Children's burial ground, An Cheathrú Mhór, Co. Mayo
Co. Mayo |
Burial Grounds
On the landscape of An Cheathrú Mhór, a townland in County Mayo, lies a children's burial ground, the kind of place that once existed in quiet corners across Ireland and is now only partially remembered.
These sites, known in Irish as cillíní (the singular is cillín), were informal burial places used for unbaptised infants, and sometimes for others considered to exist outside the formal rites of the Catholic Church, including stillborn children, victims of suicide, and strangers whose origins were unknown. Because the Church denied such individuals consecrated ground, families buried them instead in liminal spaces: old ring forts, the edges of fields, shorelines, and ancient or disused ecclesiastical sites. The ground was not sanctioned, but it was chosen with care, often carrying its own quiet gravity.
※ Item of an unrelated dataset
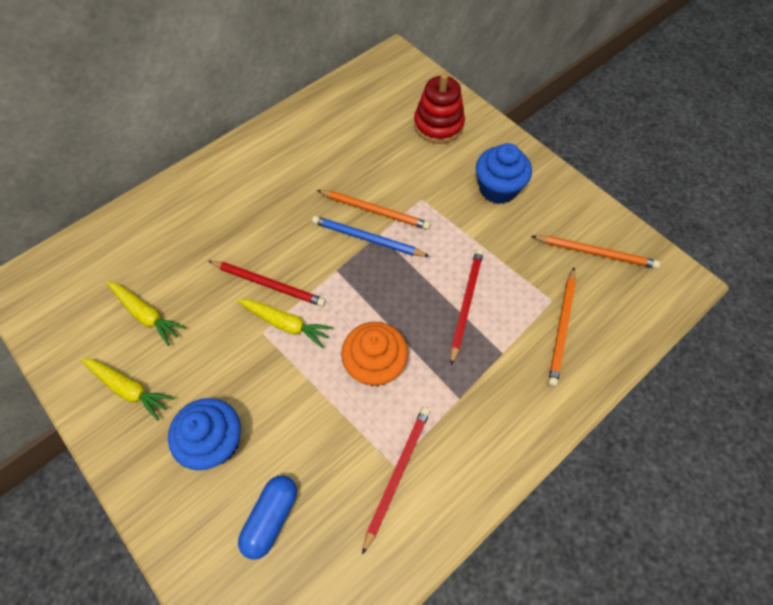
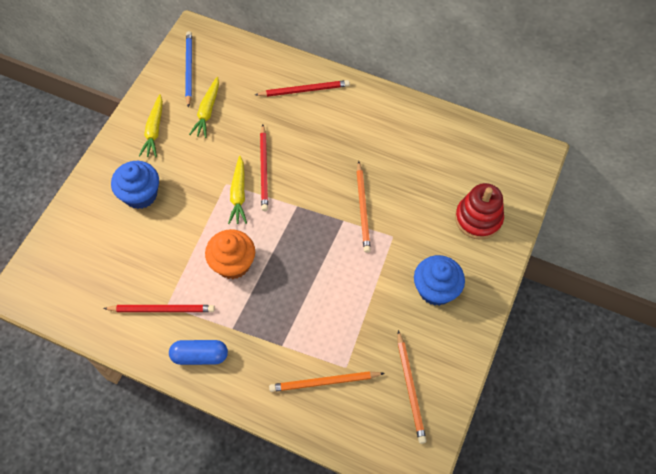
camera: 65 degrees right, 0 degrees up
blue capsule [238,476,297,560] -> blue capsule moved to [169,340,228,365]
blue pencil [312,216,430,257] -> blue pencil moved to [185,31,192,108]
red pencil [450,249,484,366] -> red pencil moved to [255,80,350,97]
Cillíní were used across Ireland from at least the medieval period and continued well into the twentieth century. The practice reflected a painful intersection of religious doctrine and human grief, with parents finding their own form of sacred space when the official one was closed to them. Many cillíní in Connacht occupy locations with earlier archaeological significance, which may reflect a folk belief that old, pre-Christian ground retained a kind of holiness independent of Church authority. The site at An Cheathrú Mhór is recorded as a monument, placing it within a broader landscape of such burial grounds that are gradually receiving the archaeological and historical attention they long lacked. For much of the twentieth century, cillíní were rarely spoken of openly, their locations passed down in families or quietly forgotten, and only in recent decades has serious effort gone into documenting them as places of social and emotional, as well as archaeological, significance.